*** Excerpted data ***

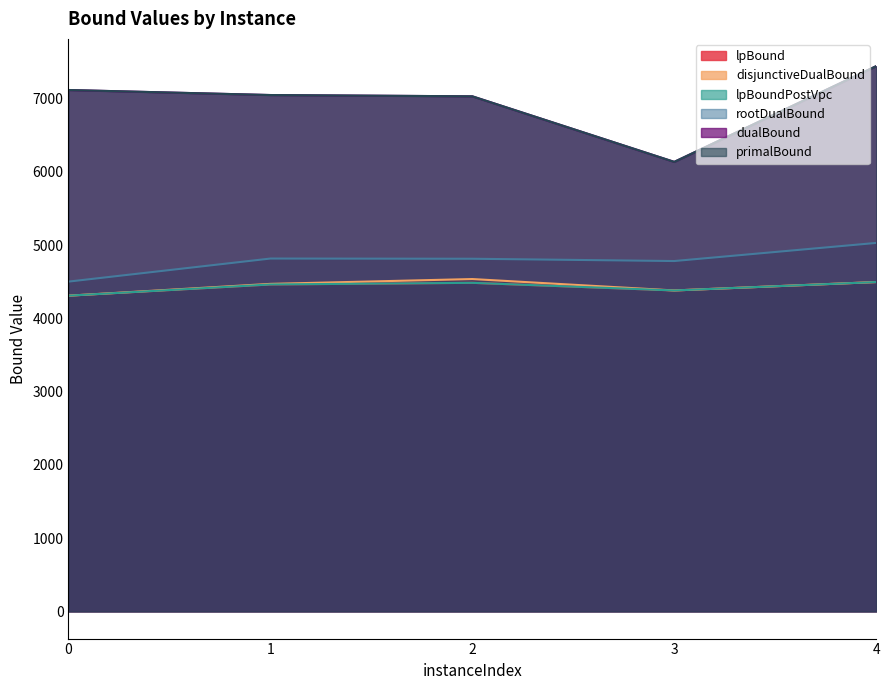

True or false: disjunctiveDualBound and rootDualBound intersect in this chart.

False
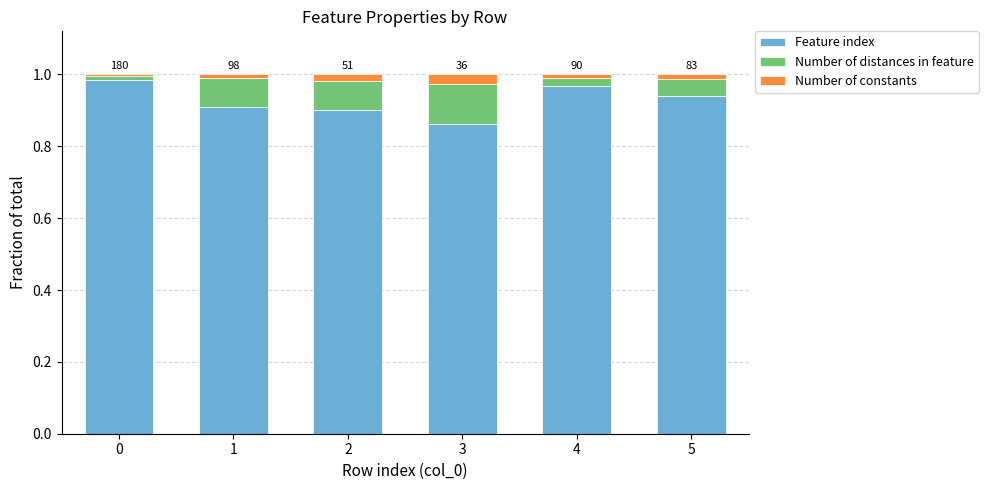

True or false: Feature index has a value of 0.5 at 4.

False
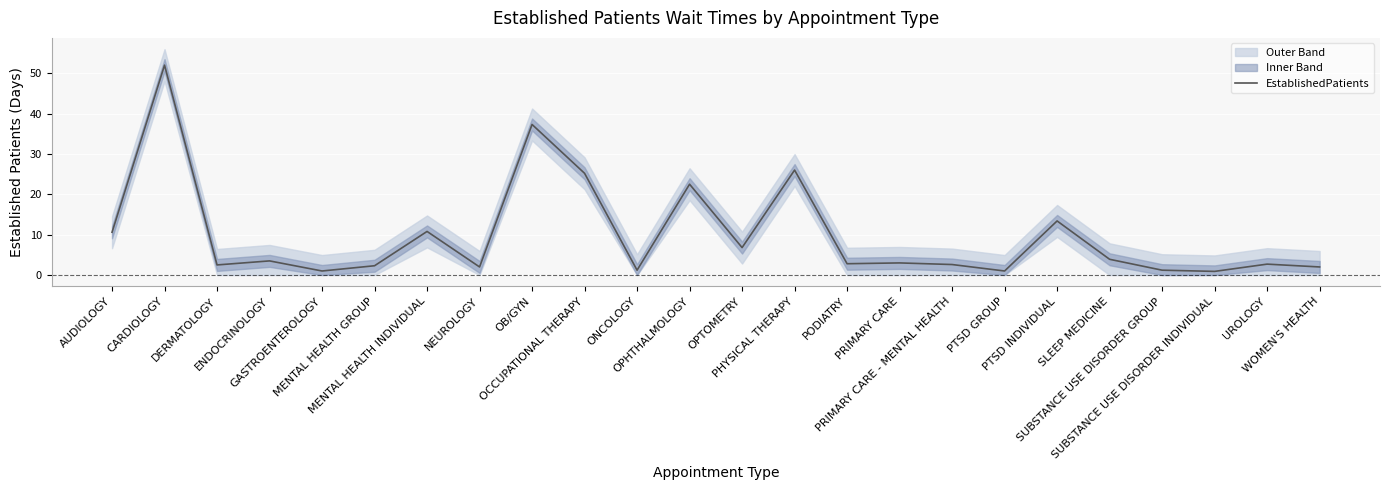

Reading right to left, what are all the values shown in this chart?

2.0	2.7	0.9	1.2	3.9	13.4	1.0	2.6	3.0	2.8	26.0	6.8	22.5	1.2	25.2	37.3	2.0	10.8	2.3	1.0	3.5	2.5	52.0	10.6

*** End of Excerpted data ***

Format the listing above as a numbered list with one line per item, omitting blank lines and the picture lines.

1. True or false: disjunctiveDualBound and rootDualBound intersect in this chart.
2. False
3. True or false: Feature index has a value of 0.5 at 4.
4. False
5. Reading right to left, what are all the values shown in this chart?
6. 2.0	2.7	0.9	1.2	3.9	13.4	1.0	2.6	3.0	2.8	26.0	6.8	22.5	1.2	25.2	37.3	2.0	10.8	2.3	1.0	3.5	2.5	52.0	10.6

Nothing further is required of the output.